Another quarter, another class project on task oriented dialogue agents! This quarter I completed a paper studying the details of Intent Tracking within UW Graduate Machine Learning - CSE 546. And this time around, the paper won the award for best paper in the class!
Dialogue agents are employed in a wide variety of interactive systems including chat widgets and voice-activated bots. Despite their prevalence, a bot’s ability to understand the user is noticeably limited with most systems heavily reliant upon rule-based models where each new skill must be entered manually. Recent research has explored the use of modular, deep-learning networks which combines the neural-based gains popularized by end-to-end models with the interpretability benefits of more structured models.
The first module within such dialogue systems is a natural language understanding unit responsible for gathering the user intent. Referred to as the belief tracker or dialog state tracker, this component aims to understand the user in any given turn. Afterwards, this information is passed to the next module, the policy manager, for deciding the agent action. Given the chosen action, the final module generates the text response. In this context, this paper focuses on building numerous belief tracking baselines, starting from a basic neural network and progressively advancing to the state-of-the-art.

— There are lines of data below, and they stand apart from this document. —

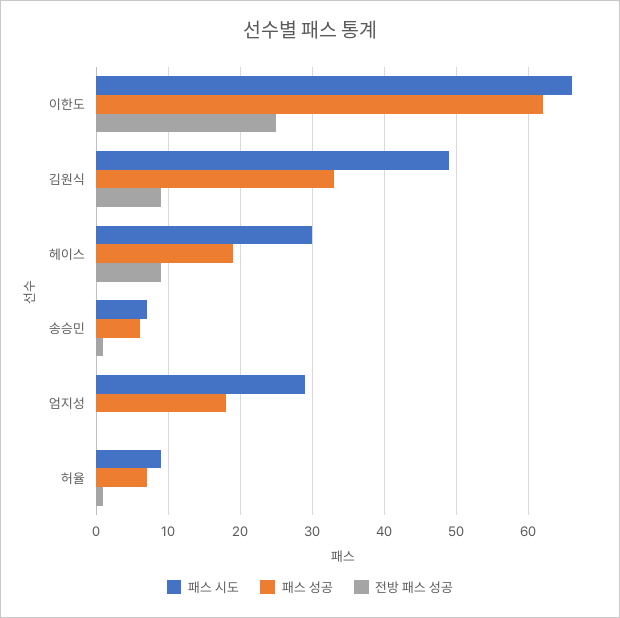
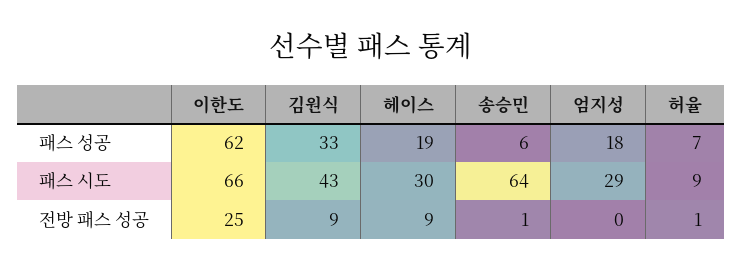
  {
    "패스 시도": {
      "이한도": 66,
-     "김원식": 49,
+     "김원식": 43,
      "헤이스": 30,
-     "송승민": 7,
+     "송승민": 64,
      "엄지성": 29,
      "허율": 9
    },
    "패스 성공": {
      "이한도": 62,
      "김원식": 33,
      "헤이스": 19,
      "송승민": 6,
      "엄지성": 18,
      "허율": 7
    },
    "전방 패스 성공": {
      "이한도": 25,
      "김원식": 9,
      "헤이스": 9,
      "송승민": 1,
      "엄지성": 0,
      "허율": 1
    }
  }

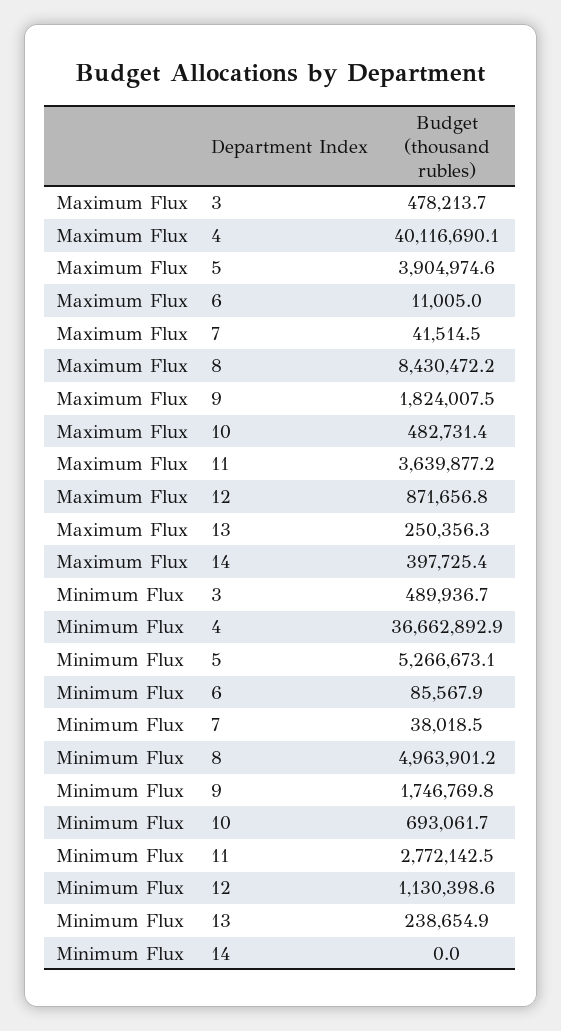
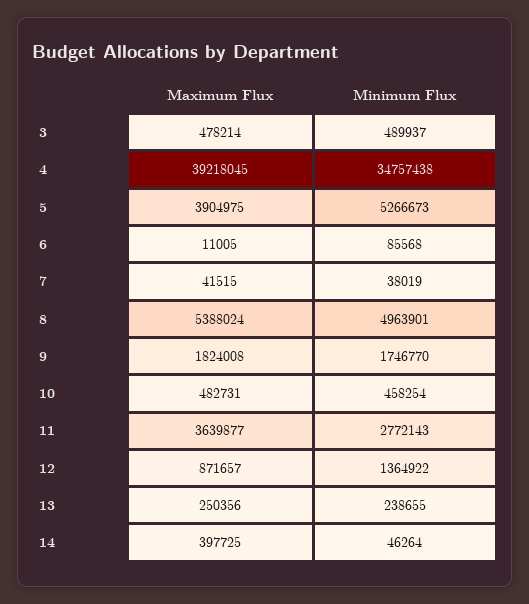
  {
    "Maximum Flux": {
      "3": 478213.7,
-     "4": 40116690.1,
+     "4": 39218045,
      "5": 3904974.6,
      "6": 11005,
      "7": 41514.5,
-     "8": 8430472.2,
+     "8": 5388024,
      "9": 1824007.5,
      "10": 482731.4,
      "11": 3639877.2,
      "12": 871656.8,
      "13": 250356.3,
      "14": 397725.4
    },
    "Minimum Flux": {
      "3": 489936.7,
-     "4": 36662892.9,
+     "4": 34757438,
      "5": 5266673.1,
      "6": 85567.9,
      "7": 38018.5,
      "8": 4963901.2,
      "9": 1746769.8,
-     "10": 693061.7,
+     "10": 458254,
      "11": 2772142.5,
-     "12": 1130398.6,
+     "12": 1364922,
      "13": 238654.9,
-     "14": 0
+     "14": 46264
    }
  }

More specifically, I explored the nuances of belief tracking by experimenting with different approaches for preprocessing the labels, designing the pipeline, and building the network architecture. In doing so, we gain a better understanding of which trade-offs matter when constructing such data-driven models, and a greater appreciation of why robust intent tracking remains an elusive goal. Overall, we find that optimization methods, intelligent decomposition, and pre-trained embeddings play a key role in determining dialogue success.